Here the placement appears to follow approx f * tan(-angle) * 0.93 + 0.5 * sign(-angle) instead. Still, even the rough estimate should produce a more accurate values than without it.

For VLP-32C and Alpha prime the largest correction values would be around 2 cm. I'm a bit confused and surprised by the manual and VeloView not accounting for this.

[valgur]

Have you tested this on real hardware?

I found this article titled "Analysis and calibration of the VLP-16 for automotive applications", which analyzes the vertical angular accuracy of VLP-16. They appear to be using the simpler sensor model without the vertical offset correction (which is not mentioned in this article, but is in another one by the same author).
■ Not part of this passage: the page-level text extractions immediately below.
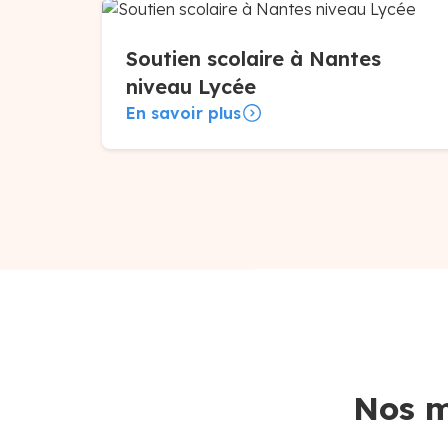
Soutien scolaire à Nantes
niveau Lycée
En savoir plus
Nos m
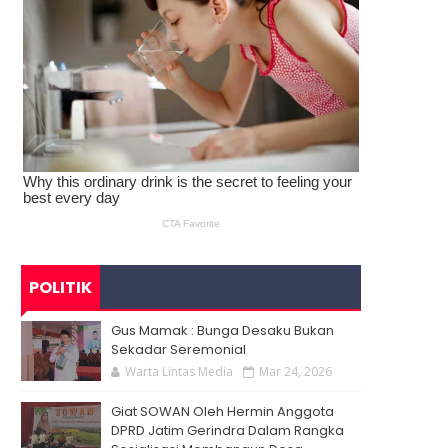
POLITIK
Gus Mamak : Bunga Desaku Bukan
Sekadar Seremonial
Warta Lintas Media
Mar 24, 2026
Giat SOWAN Oleh Hermin Anggota
DPRD Jatim Gerindra Dalam Rangka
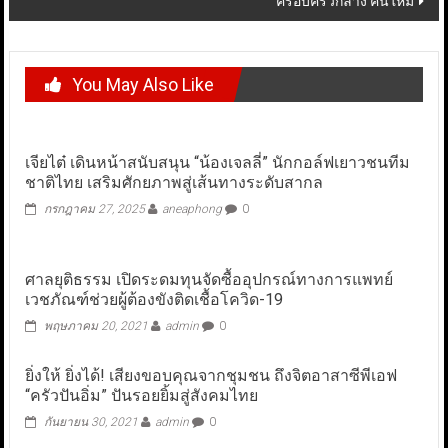
ครอบครัวกลาง คนใหม่
You May Also Like
เจียไต๋ เดินหน้าสนับสนุน “น้องเจลลี่” นักกอล์ฟเยาวชนทีม
ชาติไทย เสริมศักยภาพสู่เส้นทางระดับสากล
กรกฎาคม 27, 2025
aneaphong
0
ศาลยุติธรรม เปิดระดมทุนจัดซื้ออุปกรณ์ทางการแพทย์
เวชภัณฑ์ช่วยผู้ต้องขังติดเชื้อโควิด-19
พฤษภาคม 20, 2021
admin
0
ยิ่งให้ ยิ่งได้! เสียงขอบคุณจากชุมชน ถึงจิตอาสาซีพีเอฟ
“ครัวปันอิ่ม” ปันรอยยิ้มสู่สังคมไทย
กันยายน 30, 2021
admin
0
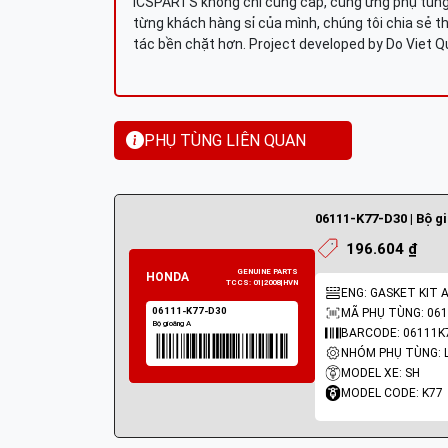
ICSPARTS không chỉ cung cấp, cung ứng phụ tùng 
từng khách hàng sỉ của mình, chúng tôi chia sẻ th
tác bền chặt hơn. Project developed by Do Viet 
PHỤ TÙNG LIÊN QUAN
06111-K77-D30 | Bộ g
196.604 ₫
ENG: GASKET KIT 
MÃ PHỤ TÙNG: 061
BARCODE: 06111K
MODEL XE: SH
MODEL CODE: K77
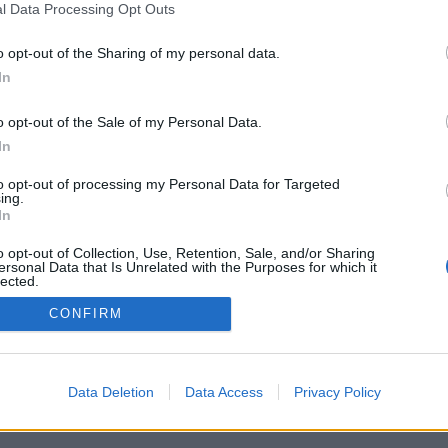
l Data Processing Opt Outs
Kamarádka:
Amanda22
Říká o mně: Přátelství je
o opt-out of the Sharing of my personal data.
dar,važme si ho , za to Tvé Ti
In
děkují ;-)
o opt-out of the Sale of my Personal Data.
In
to opt-out of processing my Personal Data for Targeted
ing.
In
o opt-out of Collection, Use, Retention, Sale, and/or Sharing
ersonal Data that Is Unrelated with the Purposes for which it
PODMÍNKY A BEZPEČNOST
KOMUNITA
lected.
Out
Pravidla
Chat
CONFIRM
Podmínky použití
Diskuze
Ochrana osobních údajů
Profily
Premium
Data Deletion
Data Access
Privacy Policy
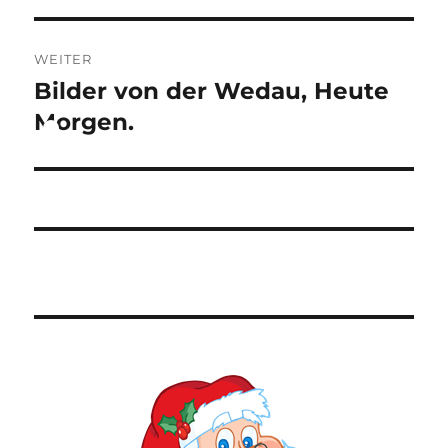
WEITER
Bilder von der Wedau, Heute
Nächster
Beitrag:
Morgen.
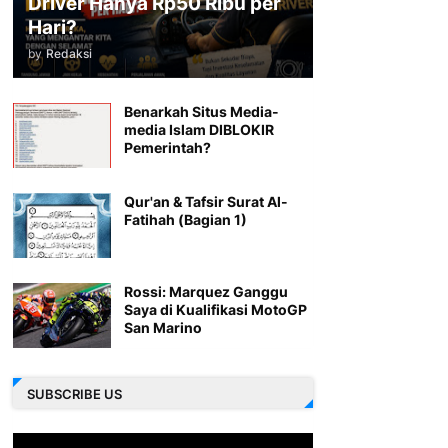
Driver Hanya Rp50 Ribu per
Hari?
by
Redaksi
Benarkah Situs Media-
media Islam DIBLOKIR
Pemerintah?
Qur'an & Tafsir Surat Al-
Fatihah (Bagian 1)
Rossi: Marquez Ganggu
Saya di Kualifikasi MotoGP
San Marino
SUBSCRIBE US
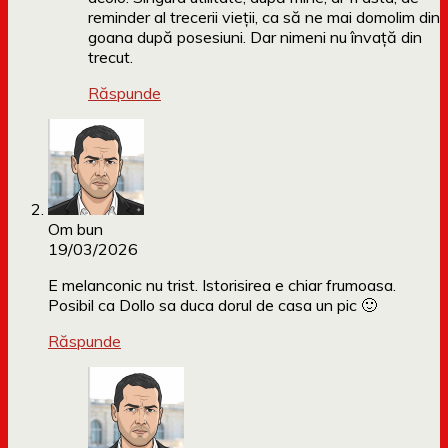
reminder al trecerii vieții, ca să ne mai domolim din
goana după posesiuni. Dar nimeni nu învață din
trecut.
Răspunde
Om bun
19/03/2026
E melanconic nu trist. Istorisirea e chiar frumoasa.
Posibil ca Dollo sa duca dorul de casa un pic 🙂
Răspunde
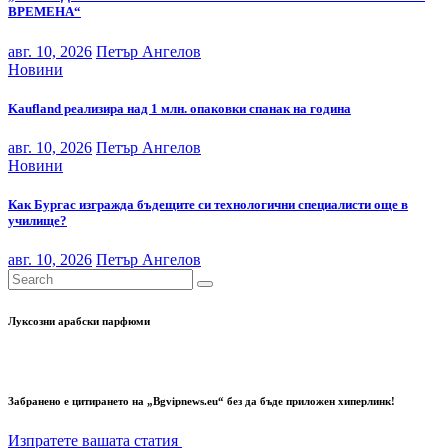
ВРЕМЕНА“
авг. 10, 2026
Петър Ангелов
Новини
Kaufland реализира над 1 млн. опаковки спанак на година
авг. 10, 2026
Петър Ангелов
Новини
Как Бургас изгражда бъдещите си технологични специалисти още в
училище?
авг. 10, 2026
Петър Ангелов
Луксозни арабски парфюми
Забранено е цитирането на „Bgvipnews.eu“ без да бъде приложен хиперлинк!
Изпратете вашата статия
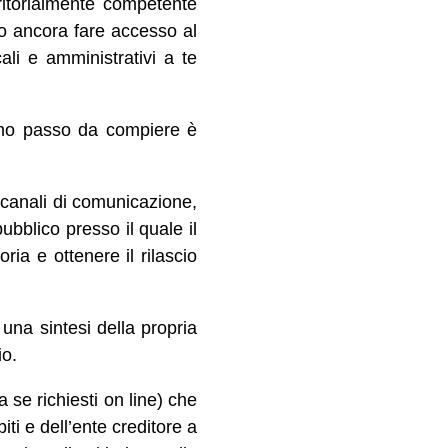
erritorialmente competente
e o ancora fare accesso al
ali e amministrativi a te
rimo passo da compiere è
 canali di comunicazione,
 pubblico presso il quale il
ria e ottenere il rilascio
 una sintesi della propria
io.
 se richiesti on line) che
iti e dell’ente creditore a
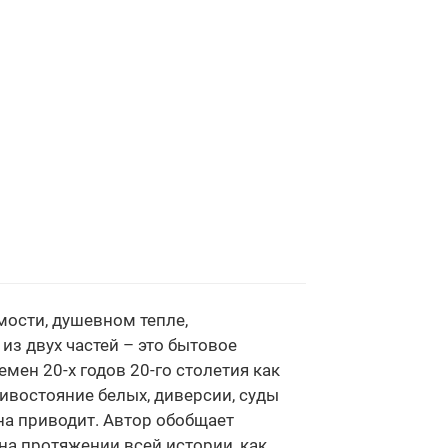
мости, душевном тепле,
из двух частей – это бытовое
мен 20-х годов 20-го столетия как
ивостояние белых, диверсии, суды
на приводит. Автор обобщает
на протяжении всей истории, как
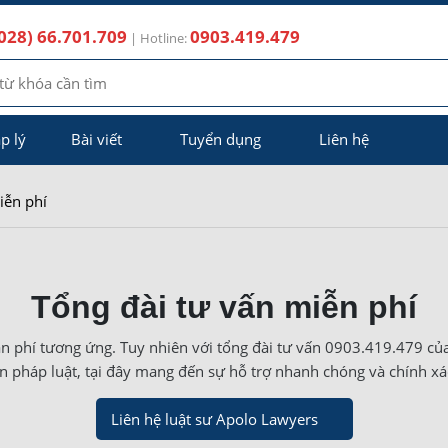
028) 66.701.709
0903.419.479
| Hotline:
p lý
Bài viết
Tuyển dụng
Liên hệ
iễn phí
Tổng đài tư vấn miễn phí
n phí tương ứng. Tuy nhiên với tổng đài tư vấn 0903.419.479 củ
n pháp luật, tại đây mang đến sự hỗ trợ nhanh chóng và chính x
Liên hệ luật sư Apolo Lawyers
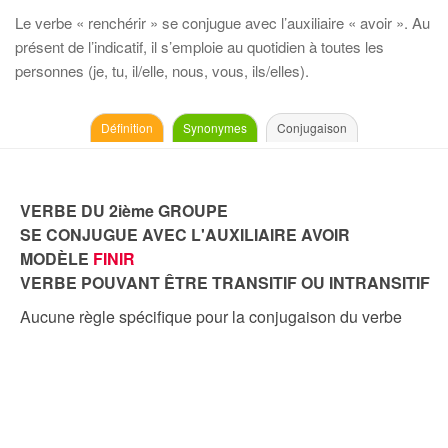
Le verbe « renchérir » se conjugue avec l’auxiliaire « avoir ». Au
présent de l’indicatif, il s’emploie au quotidien à toutes les
personnes (je, tu, il/elle, nous, vous, ils/elles).
Définition
Synonymes
Conjugaison
VERBE DU 2ième GROUPE
SE CONJUGUE AVEC L'AUXILIAIRE AVOIR
MODÈLE
FINIR
VERBE POUVANT ÊTRE TRANSITIF OU INTRANSITIF
Aucune règle spécifique pour la conjugaison du verbe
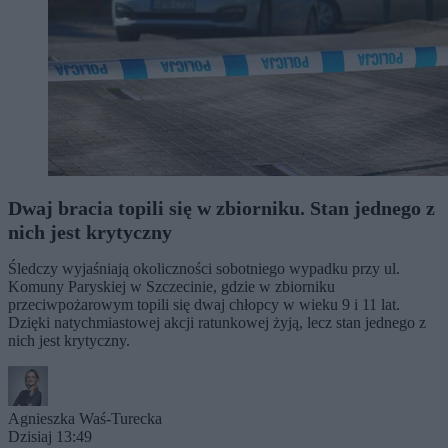
Dwaj bracia topili się w zbiorniku. Stan jednego z
nich jest krytyczny
Śledczy wyjaśniają okoliczności sobotniego wypadku przy ul.
Komuny Paryskiej w Szczecinie, gdzie w zbiorniku
przeciwpożarowym topili się dwaj chłopcy w wieku 9 i 11 lat.
Dzięki natychmiastowej akcji ratunkowej żyją, lecz stan jednego z
nich jest krytyczny.
Agnieszka Waś-Turecka
Dzisiaj 13:49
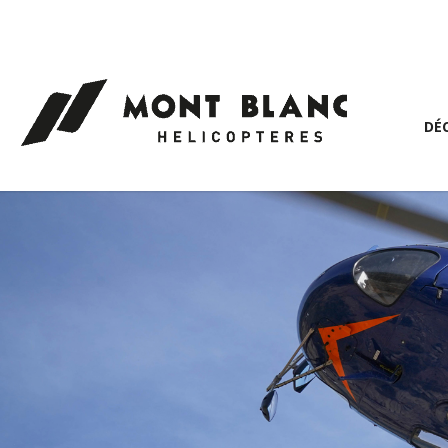
Panneau de gestion des cookies
DÉ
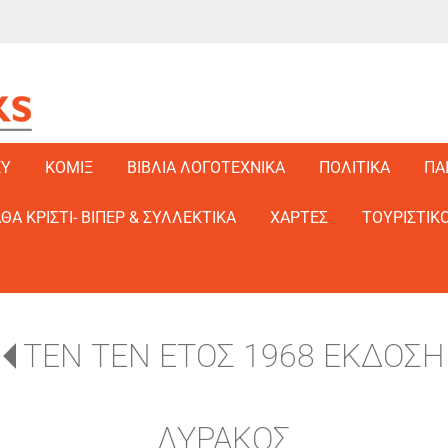
EY
ΚΟΜΙΞ
ΒΙΒΛΙΑ ΛΟΓΟΤΕΧΝΙΚΑ
ΠΟΛΙΤΙΚΑ
ΠΑ
ΑΘΑ ΚΡΙΣΤΙ- ΒΙΠΕΡ & ΣΥΛΛΕΚΤΙΚΑ
ΧΑΡΤΕΣ
ΤΟΥΡΙΣΤΙΚΟ
ΤΕΝ ΤΕΝ ΕΤΟΣ 1968 ΕΚΔΟΣΗ
ΛΥΡΑΚΟΣ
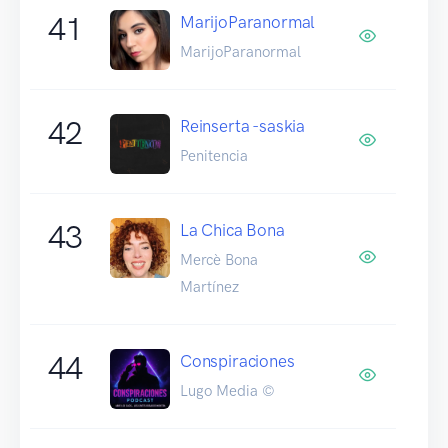
41
MarijoParanormal
MarijoParanormal
42
Reinserta -saskia
Penitencia
43
La Chica Bona
Mercè Bona
Martínez
44
Conspiraciones
Lugo Media ©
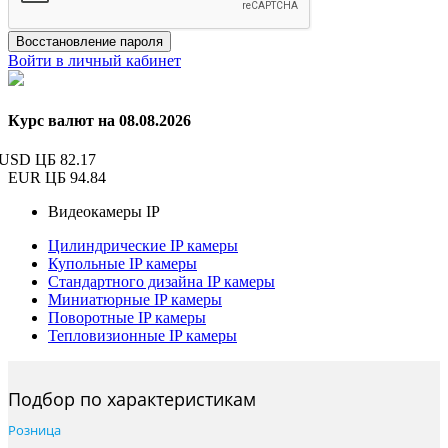
Восстановление пароля
Войти в личный кабинет
Курс валют на 08.08.2026
USD ЦБ
82.17
EUR ЦБ
94.84
Видеокамеры IP
Цилиндрические IP камеры
Купольные IP камеры
Стандартного дизайна IP камеры
Миниатюрные IP камеры
Поворотные IP камеры
Тепловизионные IP камеры
Подбор по характеристикам
Розница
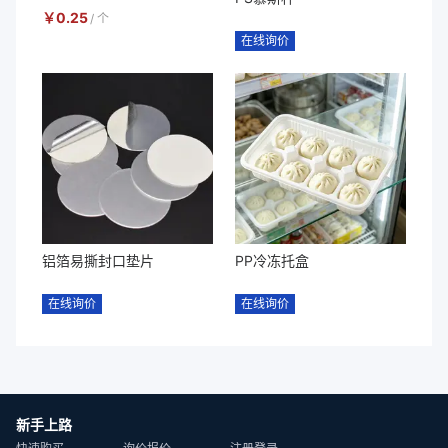
￥
0.25
/
个
在线询价
铝箔易撕封口垫片
PP冷冻托盒
在线询价
在线询价
新手上路
快速购买
询价报价
注册登录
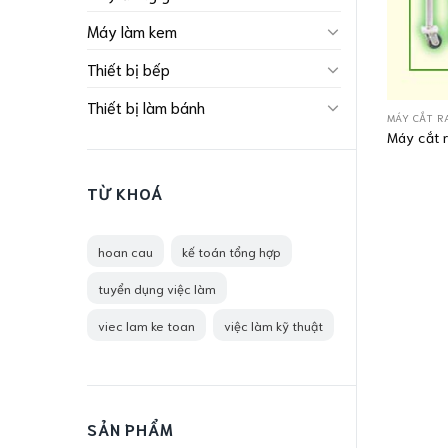
Máy làm kem
Thiết bị bếp
Thiết bị làm bánh
MÁY CẮT R
Máy cắt 
TỪ KHOÁ
hoan cau
kế toán tổng hợp
tuyển dụng việc làm
viec lam ke toan
việc làm kỹ thuật
SẢN PHẨM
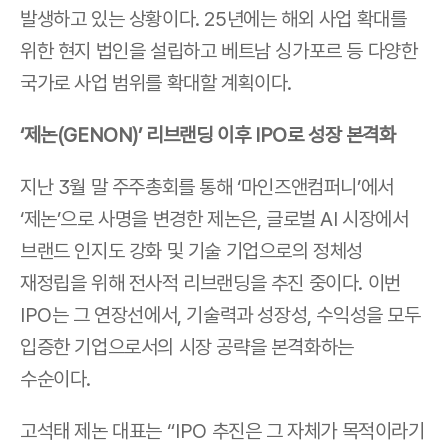
발생하고 있는 상황이다. 25년에는 해외 사업 확대를 
위한 현지 법인을 설립하고 베트남 싱가포르 등 다양한 
국가로 사업 범위를 확대할 계획이다.  
‘제논(GENON)’ 리브랜딩 이후 IPO로 성장 본격화
지난 3월 말 주주총회를 통해 ‘마인즈앤컴퍼니’에서 
‘제논’으로 사명을 변경한 제논은, 글로벌 AI 시장에서 
브랜드 인지도 강화 및 기술 기업으로의 정체성 
재정립을 위해 전사적 리브랜딩을 추진 중이다. 이번 
IPO는 그 연장선에서, 기술력과 성장성, 수익성을 모두 
입증한 기업으로서의 시장 공략을 본격화하는 
수순이다.
고석태 제논 대표는 “IPO 추진은 그 자체가 목적이라기 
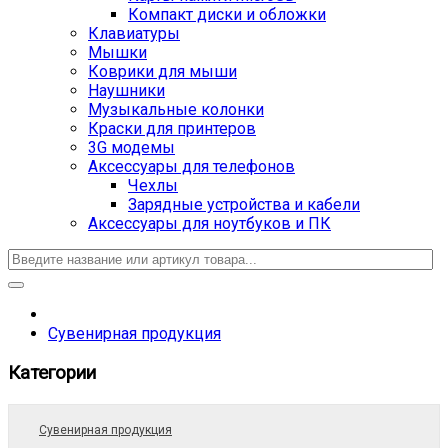
Компакт диски и обложки
Клавиатуры
Мышки
Коврики для мыши
Наушники
Музыкальные колонки
Краски для принтеров
3G модемы
Аксессуары для телефонов
Чехлы
Зарядные устройства и кабели
Аксессуары для ноутбуков и ПК
Сувенирная продукция
Категории
Сувенирная продукция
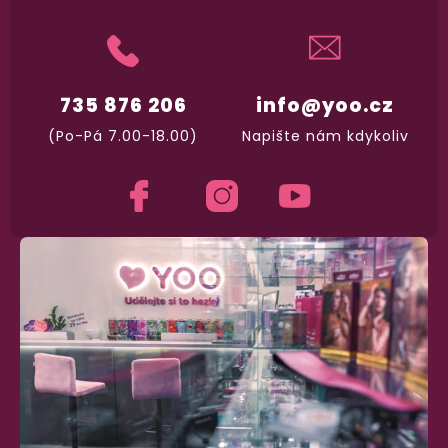
Dodání do 2. dne
Na rychlosti záleží! Vše důležité máme sklade
a okamžitě odesíláme.
735 876 206
info@yoo.cz
(Po-Pá 7.00-18.00)
Napište nám kdykoliv
Garance vrácení peněz
Máte
30 dní
na bezplatné vrácení zboží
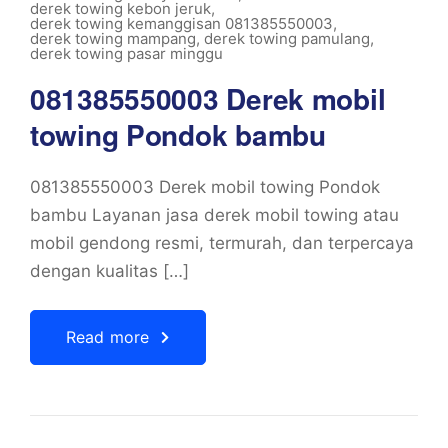
derek towing kebon jeruk
,
derek towing kemanggisan 081385550003
,
derek towing mampang
,
derek towing pamulang
,
derek towing pasar minggu
081385550003 Derek mobil
towing Pondok bambu
081385550003 Derek mobil towing Pondok
bambu Layanan jasa derek mobil towing atau
mobil gendong resmi, termurah, dan terpercaya
dengan kualitas […]
Read more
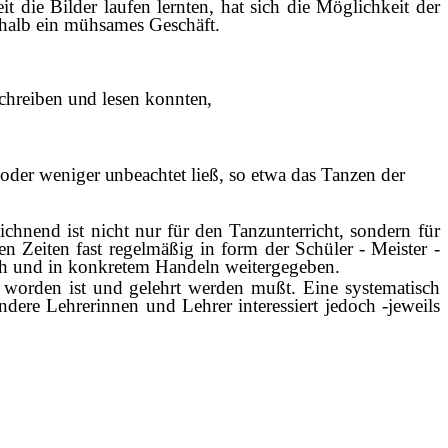
eit die Bilder laufen lernten, hat sich die Möglichkeit der
shalb ein mühsames Geschäft.
 schreiben und lesen konnten,
 oder weniger unbeachtet
ließ, so etwa das Tanzen der
hnend ist nicht nur für den Tanzunterricht, sondern für
en Zeiten fast regelmäßig in form der Schüler - Meister -
lich und in konkretem Handeln weitergegeben.
t worden ist und gelehrt werden mußt. Eine systematisch
dere Lehrerinnen und Lehrer interessiert jedoch -jeweils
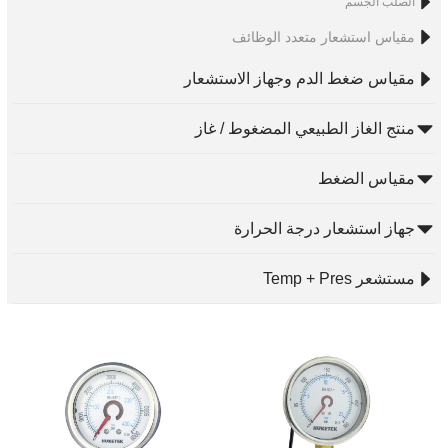
الصلب الجسم
مقياس استشعار متعدد الوظائف
مقياس ضغط الدم وجهاز الاستشعار
منتج الغاز الطبيعي المضغوط / غاز
مقياس الضغط
جهاز استشعار درجة الحرارة
مستشعر Temp + Pres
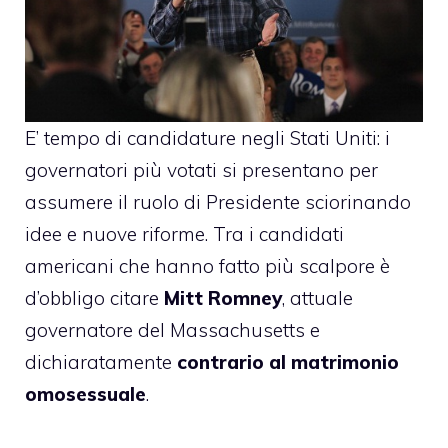
E’ tempo di candidature negli Stati Uniti: i
governatori più votati si presentano per
assumere il ruolo di Presidente sciorinando
idee e nuove riforme. Tra i candidati
americani che hanno fatto più scalpore è
d’obbligo citare
Mitt Romney
, attuale
governatore del Massachusetts e
dichiaratamente
contrario al matrimonio
omosessuale
.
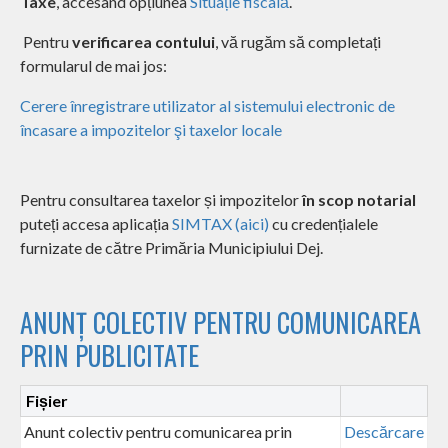
Taxe
, accesând opțiunea
Situație fiscală
.
Pentru
verificarea contului
, vă rugăm să completați
formularul de mai jos:
Cerere înregistrare utilizator al sistemului electronic de
încasare a impozitelor şi taxelor locale
Pentru consultarea taxelor și impozitelor
în scop notarial
puteți accesa aplicația
SIMTAX (aici)
cu credențialele
furnizate de către Primăria Municipiului Dej.
ANUNȚ COLECTIV PENTRU COMUNICAREA
PRIN PUBLICITATE
Fișier
Anunt colectiv pentru comunicarea prin
Descărcare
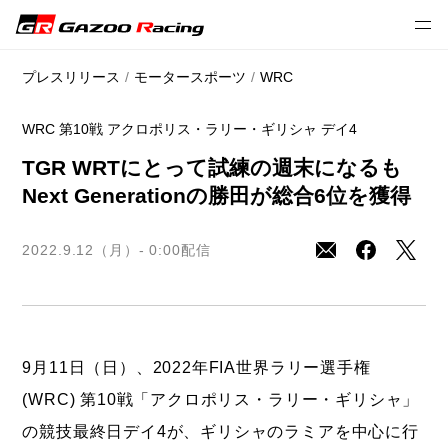
// 2022 season
プレスリリース
モータースポーツ
WRC
WRC 第10戦 アクロポリス・ラリー・ギリシャ デイ4
TGR WRTにとって試練の週末になるも
Next Generationの勝田が総合6位を獲得
2022.9.12（月）- 0:00
配信
9月11日（日）、2022年FIA世界ラリー選手権
(WRC) 第10戦「アクロポリス・ラリー・ギリシャ」
の競技最終日デイ4が、ギリシャのラミアを中心に行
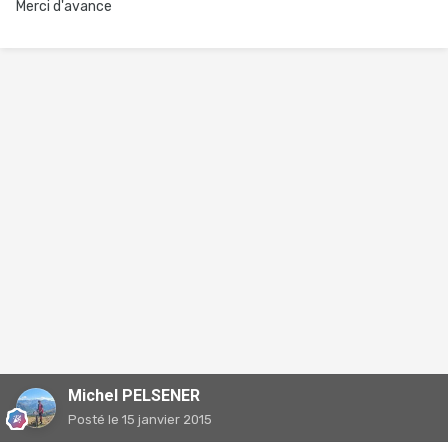
Merci d'avance
Michel PELSENER
Posté
le 15 janvier 2015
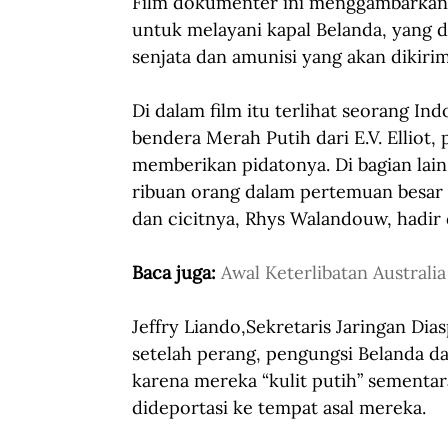
Film dokumenter ini menggambarkan
untuk melayani kapal Belanda, yang 
senjata dan amunisi yang akan dikirim
Di dalam film itu terlihat seorang 
bendera Merah Putih dari E.V. Elliot, 
memberikan pidatonya. Di bagian lain
ribuan orang dalam pertemuan besar
dan cicitnya, Rhys Walandouw, hadi
Baca juga: 
Awal Keterlibatan Austral
Jeffry Liando,Sekretaris Jaringan Di
setelah perang, pengungsi Belanda dar
karena mereka “kulit putih” sementa
dideportasi ke tempat asal mereka.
They measured the vertical angles of the beams at varying distances relative to the center of the sensor:

Based on that table, the errors of the simpler model vs the "theoretical elevation angle" are:

However, after taking the vertical offset into account the expected angles at given distances agree much better with the measurements:

Here's a notebook containing the above analysis: https://gist.github.com/valgur/217470899f9b74c5901769deb62f10be

Based on this, I would feel quite comfortable with including these additional corrections in the driver.

[msz-rai]

@valgur Thank you for the detailed analysis. It sounds good to me, also.